Many were critical of Mike Budenholzer before the Milwaukee Bucks won the 2020-21 NBA Championship The criticisms ranged from how he manages his player rotations to the noticeable lack of adjustments in the squad when his Milwaukee Bucks were struggling.
In the NBA Finals Budenholzer dispelled that perception, and the modifications he made pushed the Milwaukee Bucks to their first ring since Kareem Abdul-Jabbar was still called Lou Alcindor. What were the changes he made, and were changes offensive, defensive or both?
Game 1 of the NBA Finals
Mike Budenholzer's drop coverage allowed Chris Paul to score 32 points in the Phoenix Suns' 118-105 victory through an array of mid-range and deep jumpers when Brook Lopez camped around the basket -- leaving Paul with a favorable matchup he could exploit with minimal help defense.
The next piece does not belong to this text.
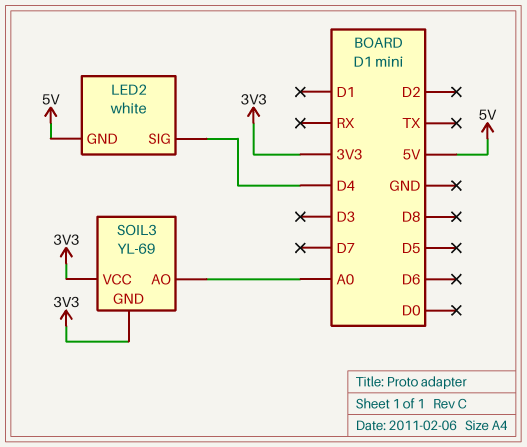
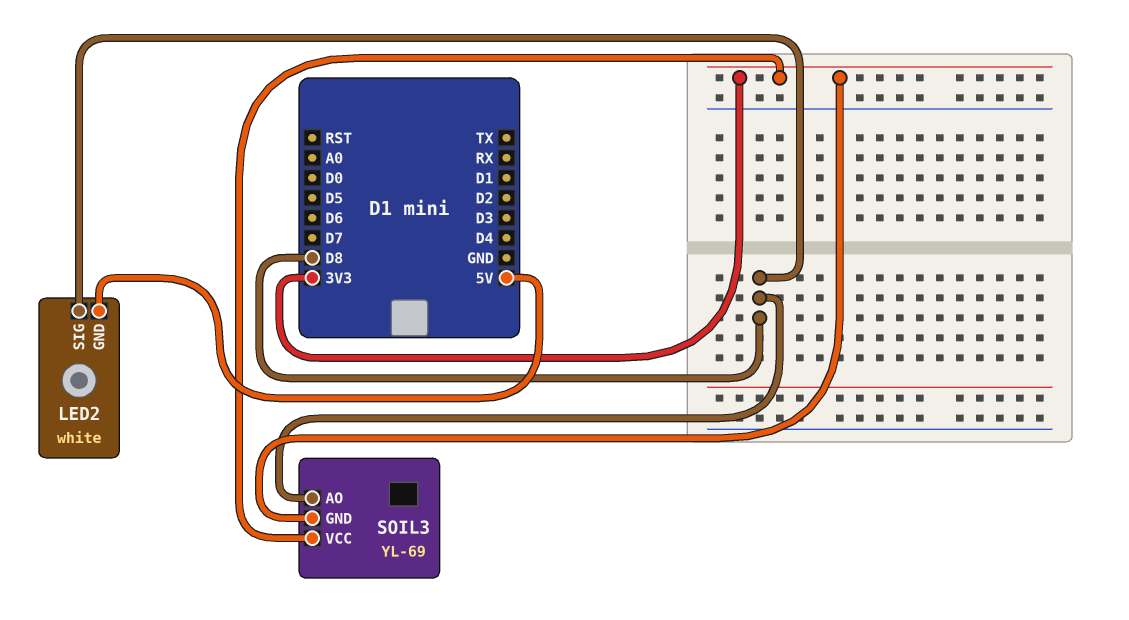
LED2 pin SIG: D4 -> D8
SOIL3 pin AO: A0 -> D8

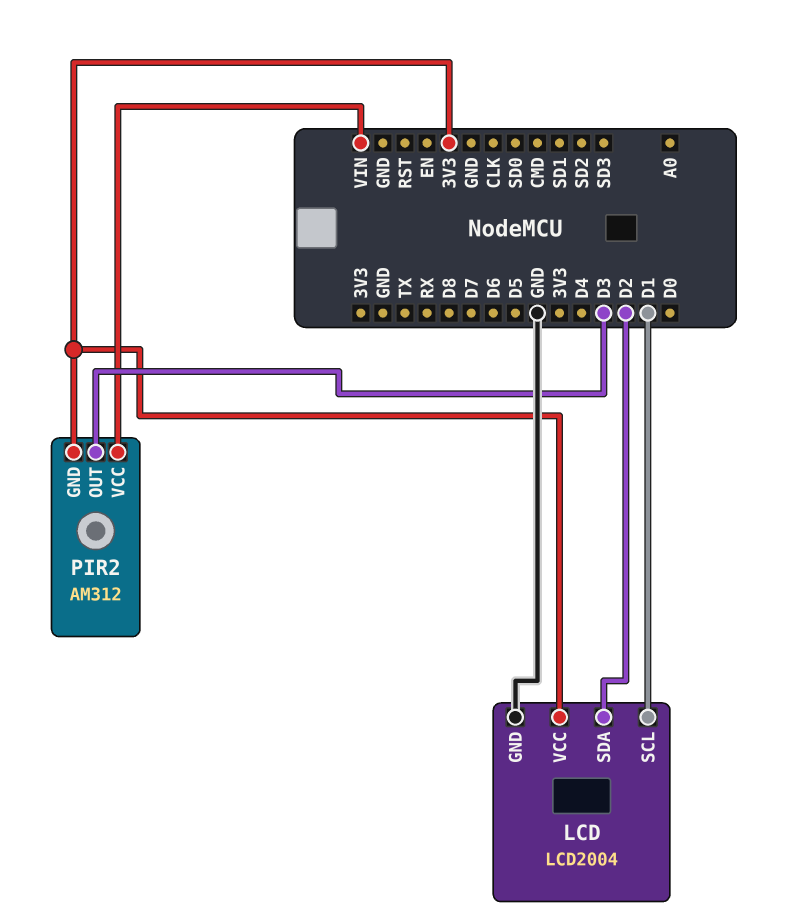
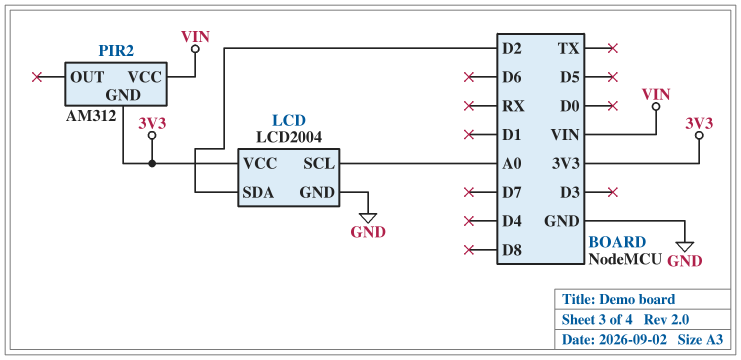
LCD pin SCL: D1 -> A0
PIR2 pin OUT: D3 -> none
Chris Paul grabbed that opportunity by the scruff of the neck, and it seemed the Phoenix Suns would roll to their first NBA championship. Paul's 6-7 shooting in the third quarter, where he scored 16 points and made all three of his shots from behind the arc, was definitively the deciding factor. He hit shot after big shot, and also had nine assists. Devin Booker was a problem for Milwaukee's defense as well -- scoring 27 points. What changes offensively and defensively would Mike Budenholzer make?
Devin Booker scored 31 points, Chris Paul 23, and Mikal Bridges 27 in the Phoenix Suns 118-108 win.
Offensively, Giannis Antetokounmpo was more utilized in the pick-and-roll, putting big pressure on Phoenix defensively. His 42 points and 15 rebounds were just too much for a young Deandre Ayton to handle.
He scored many of his points in transition -- he led the league in transition points -- yet something was different about the Milwaukee Bucks' approach on both ends in Game 2. Jrue Holiday was more involved. His usage rate increased from 19.9 to 23.3 from Game 1 to Game 2. He was picking up Chris Paul earlier, and despite the loss for the Milwaukee Bucks, Mike Budenholzer was beginning to figure it out. Chris Paul had 10 turnovers in the first two games, mainly because of Jrue Holiday's stifiling defense that gave Chris Paul zero wiggle room whenever he guarded Paul.
Mike Budenholzer, the 2015 and 2019 NBA Coach of the Year, moved Brook Lopez further out on the perimeter, went to a small ball lineup that attacked the rim whether it was Giannis or anyone else, and Milwaukee began to dominate the Suns in the paint.
The Milwaukee Bucks outscored the Phoenix Suns 457-420 in games 3-6 after going down 0-2 to clinch the NBA title. Giannis' usage rate was a crazy 36.3 in Game 3, while Khris Middleton scored 40 points for a 36.5 usage rate in Game 4.
Shortening his bench yet adding Bobby Portis' unapologetic rage, love of the game and passion to the series really propelled the team. Pat Connaughton was big in spots either on the perimeter or sneaking in for offensive rebounds. His athleticism allowed him to get to 50/50 balls that ate away at any Phoenix Suns momentum. Chris Paul led the Suns to an overall NBA ranking of 4th in turnovers with 12.4 a game. The Milwaukee Bucks forced 53 turnovers in games 3-6, and Chris Paul had 14 himself in that span.
Milwaukee Bucks legend Giannis Antetokounmpo
It must be said that Giannis Antetokounpo was the biggest reason why the Milwaukee Bucks are NBA champs. His Game 6 log of 50 points, 14 rebounds and 5 blocks is one of the best in NBA Finals history.
The Finals MVP was simply not going to be denied this shot to become an NBA champion. Giannis wanted it more than anyone else. He wanted it more than his teammates, and yes, even his head coach -- who leaned heavily on Antetokounmpo, despite it being proven that he is not averse to making necessary adjustments.
Mike Budenholzer makes adjustments
Whether he was compelled to change his coaching style on the fly because of how much Giannis or his Milwaukee Bucks teammates wanted it, or the palpable threat of his firing, what was evident in the NBA Finals is how the Gregg Popovich protege switched on a dimes . As a result, the Milwaukee Bucks were the last team standing in the NBA this season.
That Budenholzer figured it out should help him adjust more readily and help him win more big games in the future. He is 375-262 in 8 years of coaching in the NBA, and is now a Milwaukee Bucks NBA champion. Narratives of coaches persist until they don't, and Mike Budenholzer doesn't need to confirm anything next season. The modifications to his offense and defense were noticeable and definitely no fluke.